Saved entries
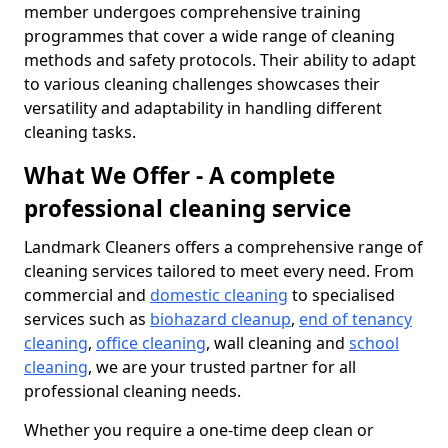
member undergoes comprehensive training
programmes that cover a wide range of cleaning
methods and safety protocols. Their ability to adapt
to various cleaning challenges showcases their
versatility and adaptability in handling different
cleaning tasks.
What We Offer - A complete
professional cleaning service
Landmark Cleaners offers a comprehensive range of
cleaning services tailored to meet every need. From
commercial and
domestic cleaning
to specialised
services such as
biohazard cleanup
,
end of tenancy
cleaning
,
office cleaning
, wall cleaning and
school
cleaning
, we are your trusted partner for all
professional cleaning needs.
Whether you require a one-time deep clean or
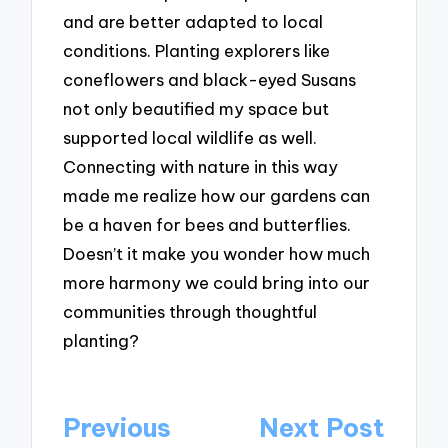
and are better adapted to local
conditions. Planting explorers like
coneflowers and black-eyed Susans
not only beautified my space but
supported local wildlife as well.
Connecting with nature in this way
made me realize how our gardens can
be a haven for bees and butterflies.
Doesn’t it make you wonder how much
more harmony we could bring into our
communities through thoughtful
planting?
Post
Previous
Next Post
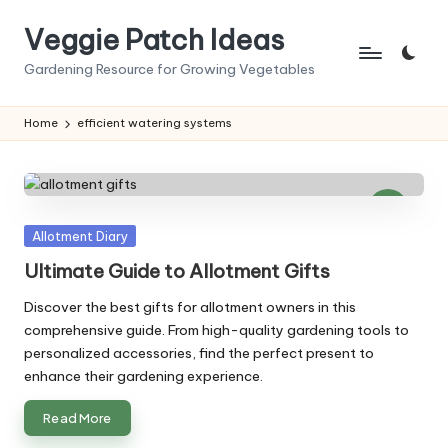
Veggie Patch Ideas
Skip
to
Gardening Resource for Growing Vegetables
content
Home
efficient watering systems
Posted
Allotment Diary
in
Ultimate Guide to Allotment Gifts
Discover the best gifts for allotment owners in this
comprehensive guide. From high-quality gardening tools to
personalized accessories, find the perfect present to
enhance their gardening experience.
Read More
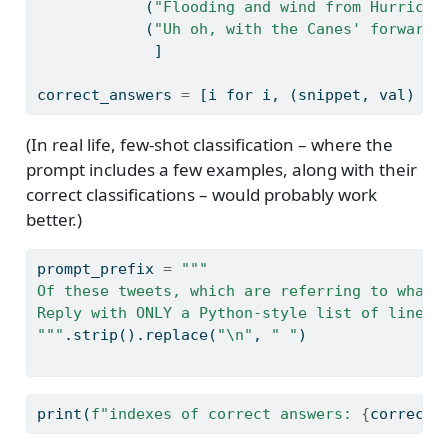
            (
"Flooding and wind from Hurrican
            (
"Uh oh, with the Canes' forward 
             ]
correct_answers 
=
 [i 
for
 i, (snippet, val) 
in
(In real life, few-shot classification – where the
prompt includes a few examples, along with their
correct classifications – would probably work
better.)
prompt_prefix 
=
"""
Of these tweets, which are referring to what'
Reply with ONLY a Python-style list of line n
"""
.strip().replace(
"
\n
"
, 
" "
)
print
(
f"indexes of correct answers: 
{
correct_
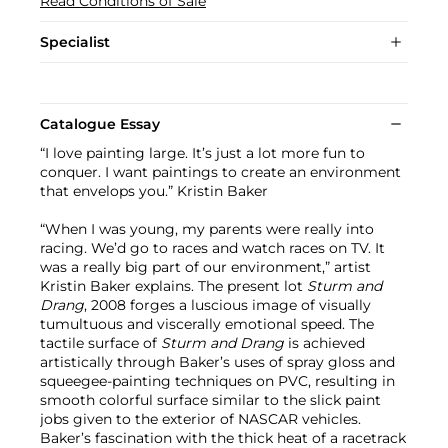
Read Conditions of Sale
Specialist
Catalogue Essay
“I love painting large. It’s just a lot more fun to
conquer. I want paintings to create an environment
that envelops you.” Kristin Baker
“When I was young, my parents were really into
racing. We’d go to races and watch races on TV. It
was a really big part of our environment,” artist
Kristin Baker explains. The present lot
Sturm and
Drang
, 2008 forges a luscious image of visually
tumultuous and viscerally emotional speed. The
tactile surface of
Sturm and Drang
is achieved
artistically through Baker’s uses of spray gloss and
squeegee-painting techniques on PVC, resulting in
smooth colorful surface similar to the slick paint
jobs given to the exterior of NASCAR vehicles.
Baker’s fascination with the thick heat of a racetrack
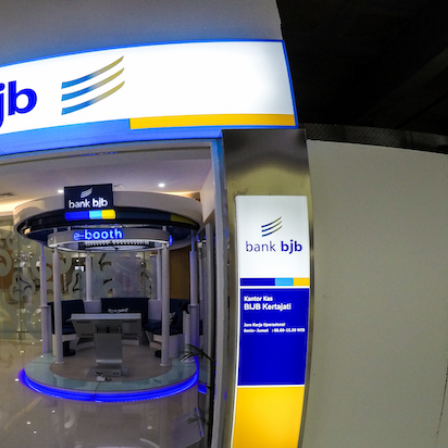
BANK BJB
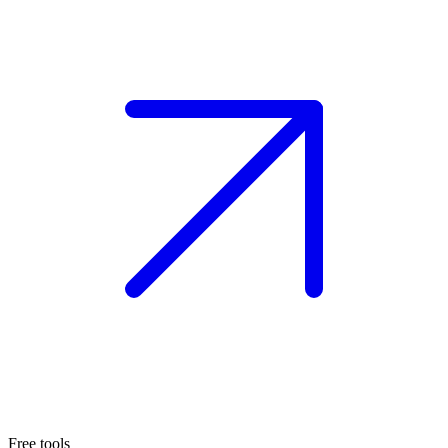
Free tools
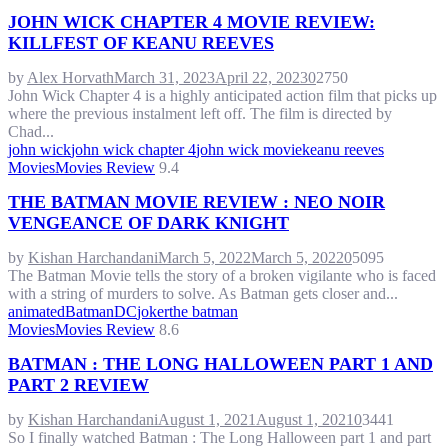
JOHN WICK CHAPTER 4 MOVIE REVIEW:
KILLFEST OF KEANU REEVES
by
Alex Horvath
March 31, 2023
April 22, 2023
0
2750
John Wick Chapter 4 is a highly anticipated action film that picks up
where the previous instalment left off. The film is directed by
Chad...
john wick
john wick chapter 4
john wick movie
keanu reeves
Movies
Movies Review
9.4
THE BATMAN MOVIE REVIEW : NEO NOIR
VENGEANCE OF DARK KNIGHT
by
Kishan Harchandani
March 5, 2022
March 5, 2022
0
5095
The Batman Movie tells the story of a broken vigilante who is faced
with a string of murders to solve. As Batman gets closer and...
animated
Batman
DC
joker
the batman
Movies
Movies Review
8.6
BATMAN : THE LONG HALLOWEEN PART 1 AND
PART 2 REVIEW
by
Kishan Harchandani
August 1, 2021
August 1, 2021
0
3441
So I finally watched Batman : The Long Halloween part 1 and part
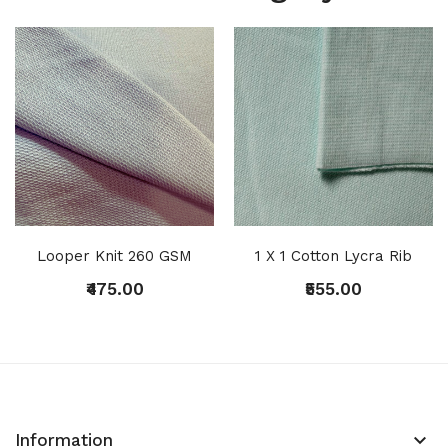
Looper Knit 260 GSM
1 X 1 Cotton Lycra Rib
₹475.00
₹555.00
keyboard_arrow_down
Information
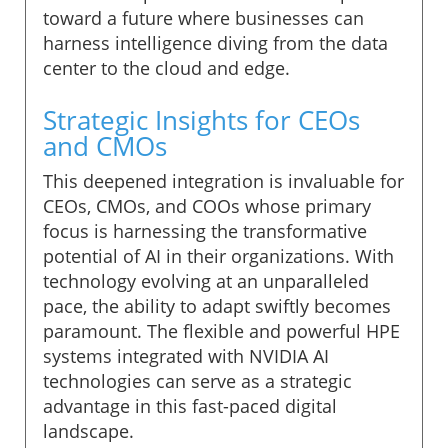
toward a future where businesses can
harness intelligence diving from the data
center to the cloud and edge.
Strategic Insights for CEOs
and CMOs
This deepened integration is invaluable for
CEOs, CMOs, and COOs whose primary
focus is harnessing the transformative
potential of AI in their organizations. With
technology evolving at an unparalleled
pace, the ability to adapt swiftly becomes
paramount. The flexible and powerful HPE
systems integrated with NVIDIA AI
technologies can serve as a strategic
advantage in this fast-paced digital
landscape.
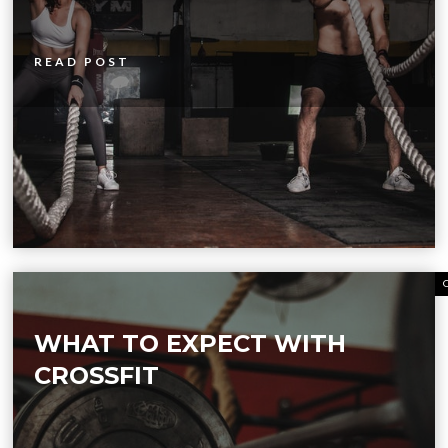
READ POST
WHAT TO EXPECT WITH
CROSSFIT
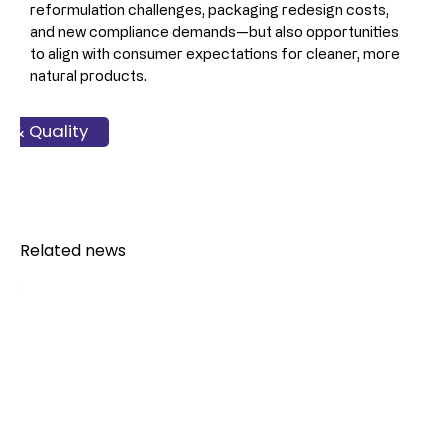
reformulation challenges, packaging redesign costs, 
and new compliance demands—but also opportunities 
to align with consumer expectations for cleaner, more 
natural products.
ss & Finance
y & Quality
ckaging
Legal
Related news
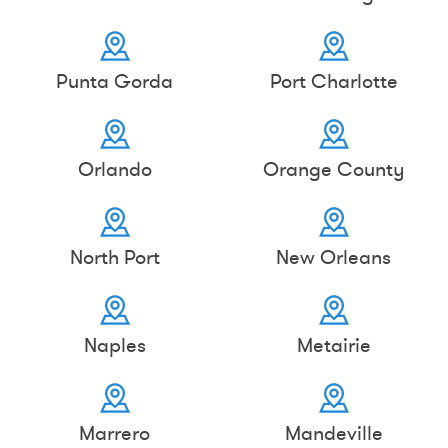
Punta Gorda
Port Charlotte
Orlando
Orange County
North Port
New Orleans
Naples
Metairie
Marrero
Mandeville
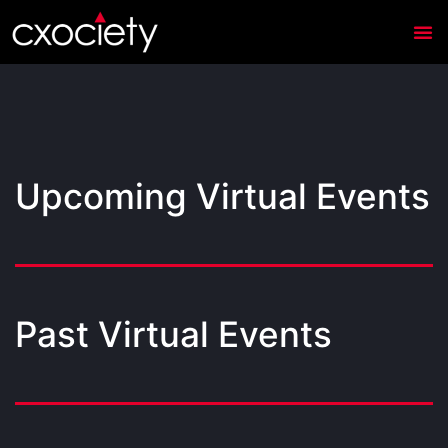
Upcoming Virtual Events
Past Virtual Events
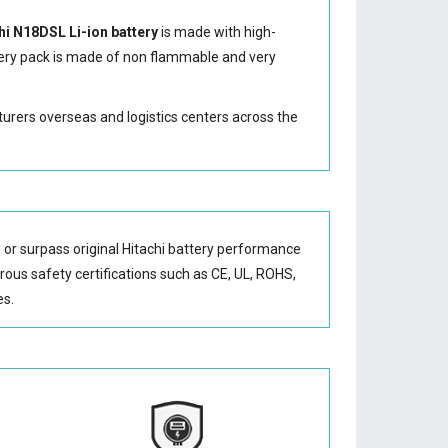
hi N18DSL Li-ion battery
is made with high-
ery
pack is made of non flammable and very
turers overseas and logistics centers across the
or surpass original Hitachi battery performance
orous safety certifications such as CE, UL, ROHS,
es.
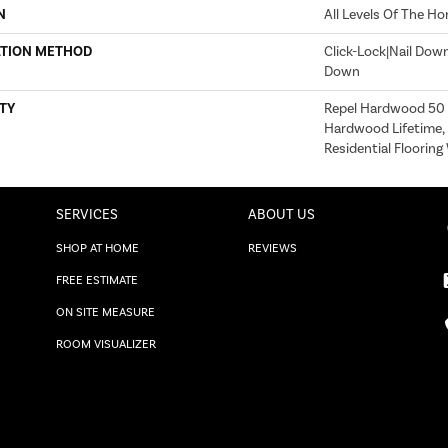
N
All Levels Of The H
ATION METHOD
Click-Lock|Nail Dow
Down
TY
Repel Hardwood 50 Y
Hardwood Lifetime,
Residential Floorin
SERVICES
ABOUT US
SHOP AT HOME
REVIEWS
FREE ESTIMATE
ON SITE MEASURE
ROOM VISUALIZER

## [Task item]
Keep the pictures out and repeat exactly the lines from the beginning of the data through the line that contains "commercial and", both ends included.

## [Result for this task]
member undergoes comprehensive training
programmes that cover a wide range of cleaning
methods and safety protocols. Their ability to adapt
to various cleaning challenges showcases their
versatility and adaptability in handling different
cleaning tasks.
What We Offer - A complete
professional cleaning service
Landmark Cleaners offers a comprehensive range of
cleaning services tailored to meet every need. From
commercial and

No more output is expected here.